Thomas has also faced criticism for accepting private jet trips and luxury vacations from Republican megadonor Harlan Crow, first reported by ProPublica. In response to the backlash, Thomas updated his financial disclosure forms and the Supreme Court adopted a code of conduct for the first time last year.

At one point on Friday, Thomas told a story about a walk he took with a friend before taking a side trip.

“That was before they started attacking my friends,” Thomas said. “I hope I have a few more.”

As he has done in the past, Thomas also spared little criticism of Washington DC.

“I think you’ll find, especially in Washington, that people pride themselves on being terrible,” Thomas said at one point.

The comment caused laughter in the room until Thomas continued.

“As far as I’m concerned, it’s a horrible place,” Thomas said, noting that he enjoyed visiting other places where people “don’t take pride in doing harmful things just because they have the capacity to do so.”

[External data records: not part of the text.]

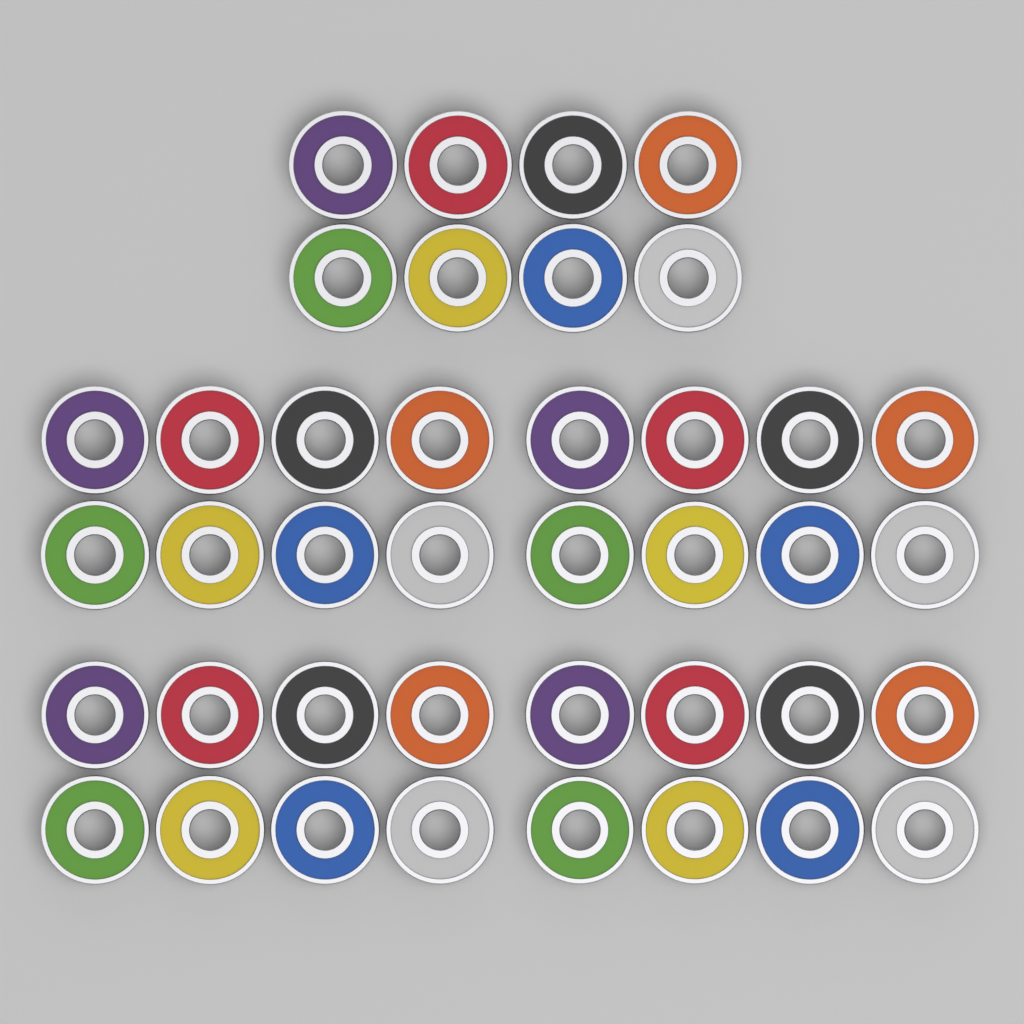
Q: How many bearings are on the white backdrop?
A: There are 40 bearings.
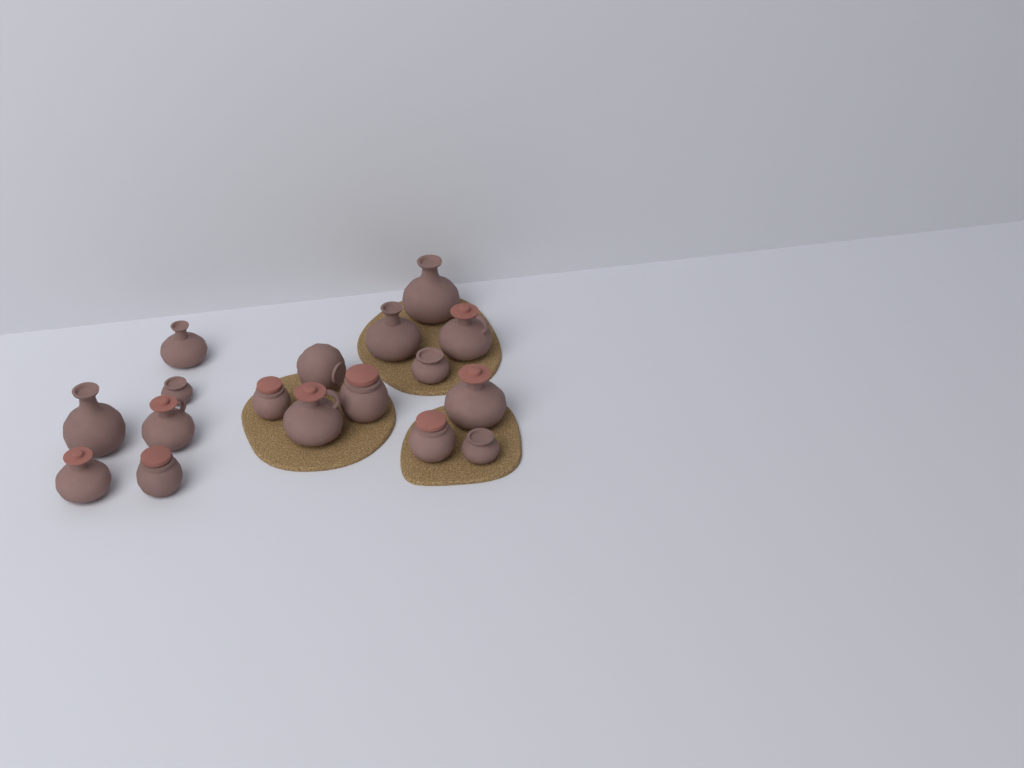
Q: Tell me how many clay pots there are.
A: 17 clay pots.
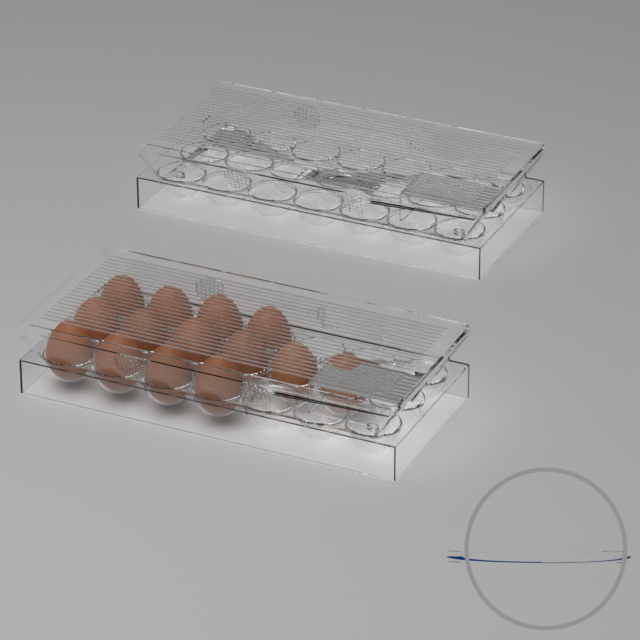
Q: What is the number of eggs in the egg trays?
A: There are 14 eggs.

Thomas, 75, also appeared to regret a loss of confidence within the Supreme Court, telling the conference that the stunning leak of a draft opinion on abortion in 2022 would not have happened when he joined the court in 1991. It wasn’t the first time Thomas has made these points — he once likened the leak to “disloyalty” — but his comments Friday suggested that the fallout from the leak of the decision to overturn Roe v. Wade is still top of mind. could be on the agenda.

“We may have been a dysfunctional family, but we were a family,” Thomas said of the court when he first joined in 1991. “It would be unthinkable that anyone would leak an opinion from the court or do anything to deliberately harm each other. .”

Thomas was also the latest judge in recent weeks to raise concerns about the Supreme Court’s dockets, the process the court uses to handle emergency motions. That role has come under intense criticism in recent years, in part because the court often decides on the requests at short notice, usually without oral arguments and often with orders that do not indicate how the justices voted.

“I think there is some concern among my colleagues — certainly me — because it short-circuits our process,” Thomas said. “The way we’re doing it now, I don’t think, is a thorough way to address very, very difficult issues.”

Returning to his critics, Thomas suggested that the lesson he had learned from the past year of controversy was that he would not respond with “trouble for trouble.”

“You have a number of choices. You can’t stop people from doing horrible things or saying horrible things,” Thomas said.

But, he said, he had “come to accept the fact that they can’t change you unless you let them.”

This story has been updated with additional reporting.